Não sendo eu das áreas do marketing ou da comunicação, sirvo-me deste seu "mantra" e conhecida máxima para dar nota de alguma inquietude que perpassa no tema do certificado de vacinação covid-19 que a União Europeia (UE) pretende ver eficaz antes do verão de 2021.

A começar pelo nome da coisa.

Nos últimos meses de 2020 foi sendo debatida no seio da Comissão Europeia (CE) e nos estados-membros (EM) a hipótese de um certificado de imunização tendo como função registar apenas os dados individuais sobre a vacinação, designadamente dose, datas e tipo de vacina. A ideia foi evoluindo até que, mesmo no final de 2020, se abriu o debate no Comité Consultivo para a Segurança e a Saúde da CE, tendo em vista criar-se um passaporte que, evitando as quarentenas dos vacinados, viesse a facilitar a circulação de pessoas dentro da UE. Mas logo vários EM levantaram dúvidas, precisamente quanto ao facto desta iniciativa poder, ao contrário, limitar a livre circulação. E foram-se somando prós e contras quanto a este instrumento e quais os seus limites e objetivos.

Enquanto isso, no mundo das viagens e turismo, a ideia foi ganhando cada vez mais força à medida que vários países, desde Israel, Seychelles, Islândia, e na UE, Dinamarca, Chipre, Estónia, Roménia e Polónia, foram anunciando a intenção de se abrirem às pessoas vacinadas e o primeiro-ministro grego insistia ser uma "prioridade fundamental" criar-se um certificado aceite por todos os EM que, aliás, serviria como um "incentivo positivo à vacinação".

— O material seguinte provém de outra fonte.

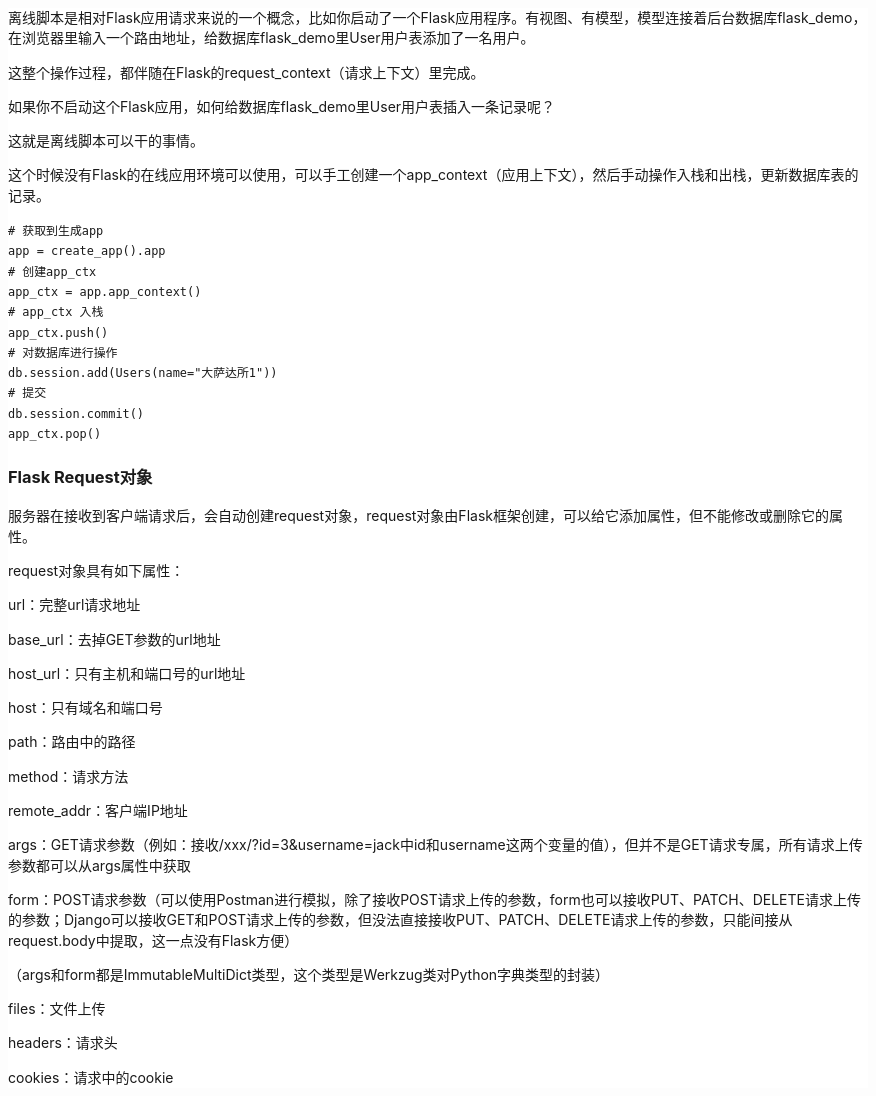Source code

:离线脚本是相对Flask应用请求来说的一个概念，比如你启动了一个Flask应用程序。有视图、有模型，模型连接着后台数据库flask_demo，在浏览器里输入一个路由地址，给数据库flask_demo里User用户表添加了一名用户。

这整个操作过程，都伴随在Flask的request_context（请求上下文）里完成。

如果你不启动这个Flask应用，如何给数据库flask_demo里User用户表插入一条记录呢？

这就是离线脚本可以干的事情。

这个时候没有Flask的在线应用环境可以使用，可以手工创建一个app_context（应用上下文），然后手动操作入栈和出栈，更新数据库表的记录。

```
# 获取到生成app
app = create_app().app
# 创建app_ctx
app_ctx = app.app_context()
# app_ctx 入栈
app_ctx.push()
# 对数据库进行操作
db.session.add(Users(name="大萨达所1"))
# 提交
db.session.commit()
app_ctx.pop()
```





### Flask Request对象

服务器在接收到客户端请求后，会自动创建request对象，request对象由Flask框架创建，可以给它添加属性，但不能修改或删除它的属性。

request对象具有如下属性：

url：完整url请求地址

base_url：去掉GET参数的url地址

host_url：只有主机和端口号的url地址

host：只有域名和端口号

path：路由中的路径

method：请求方法

remote_addr：客户端IP地址

args：GET请求参数（例如：接收/xxx/?id=3&username=jack中id和username这两个变量的值），但并不是GET请求专属，所有请求上传参数都可以从args属性中获取

form：POST请求参数（可以使用Postman进行模拟，除了接收POST请求上传的参数，form也可以接收PUT、PATCH、DELETE请求上传的参数；Django可以接收GET和POST请求上传的参数，但没法直接接收PUT、PATCH、DELETE请求上传的参数，只能间接从request.body中提取，这一点没有Flask方便）

（args和form都是ImmutableMultiDict类型，这个类型是Werkzug类对Python字典类型的封装）

files：文件上传

headers：请求头

cookies：请求中的cookie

No início de 2021 a discussão política, jurídica, ética e médica estava ao rubro e a própria presidente do Conselho Mundial de Viagens e Turismo (WTTC) declarava que "se é preciso estar vacinado antes de viajar, isso leva-nos à discriminação". E, pois claro, a própria Organização Mundial de Saúde não deixou, em janeiro, de emitir sérias reservas a tal certificado, vista a disponibilidade limitada de vacinas e as incógnitas quanto à sua eficácia na redução da transmissão. O ruído aumentou com a Organização Mundial do Turismo a apelar à coordenação dos certificados de vacinação para serem garantidos princípios, protocolos e documentos comuns e harmonizados digitalmente.

Foi por isso notável que, depois de, em fevereiro, os 27 terem convergido na ideia da criação de um passaporte que facilitasse o Turismo; em março a CE ter proposto a criação do Certificado Verde Digital ao Parlamento Europeu (PE), que serviria de prova de vacinação, teste e recuperação, a fim de suprimir as restrições à livre circulação instituídas num EM por motivos de saúde pública, como requisitos de teste ou quarentena (e que não poderia "de modo nenhum" justificar que os EM reintroduzissem, mesmo que temporariamente, controlos nas fronteiras internas para verificação do certificado, que seria digital, temporário e gratuito); eis que, a 29 de abril, o PE aprova uma proposta legislativa nesse sentido. Notável, por isso, em razão do tempo: mexer a máquina legislativa europeia em menos de 3 meses é obra!

No entanto, o documento do PE tem nuances: o suporte poderá ser digital ou em papel. Por isso o nome, que inicialmente se falava vir a ser "passaporte sanitário", em boa hora abandonado, também não será "verde" nem "digital", passando a um higiénico "certificado covid-19 da UE", com validade de apenas 12 meses. E a nuance mais relevante: o PE reivindica que os países da UE devem assegurar testes universais, acessíveis, rápidos e gratuitos, para evitar a discriminação por razões económicas. Em aberto: poderá cada EM fixar ainda outras condições para abrir as suas fronteiras para lá da exibição do certificado?

Seguem-se agora as negociações no "trílogo", com uma meta: no verão já se deverá ter aprovado um documento uniforme a 27.

Será assim? Esperemos que sim. Ansiamos que sim. A ver vamos. Ainda há muito trabalho pela frente e muitos detalhes. E é aí que está o diabo...de resto, a própria presidente da CE, que rejubilou com a abertura da indústria turística e da retoma das amizades além-fronteiras, não deixou de tweetar que se surgirem variantes existirá um mecanismo de travão de emergência rápido na UE.

Tudo comunica.... mas no meio deste ruído todo, "a coisa mais importante na comunicação é ouvir o que não é dito" (P. Drucker).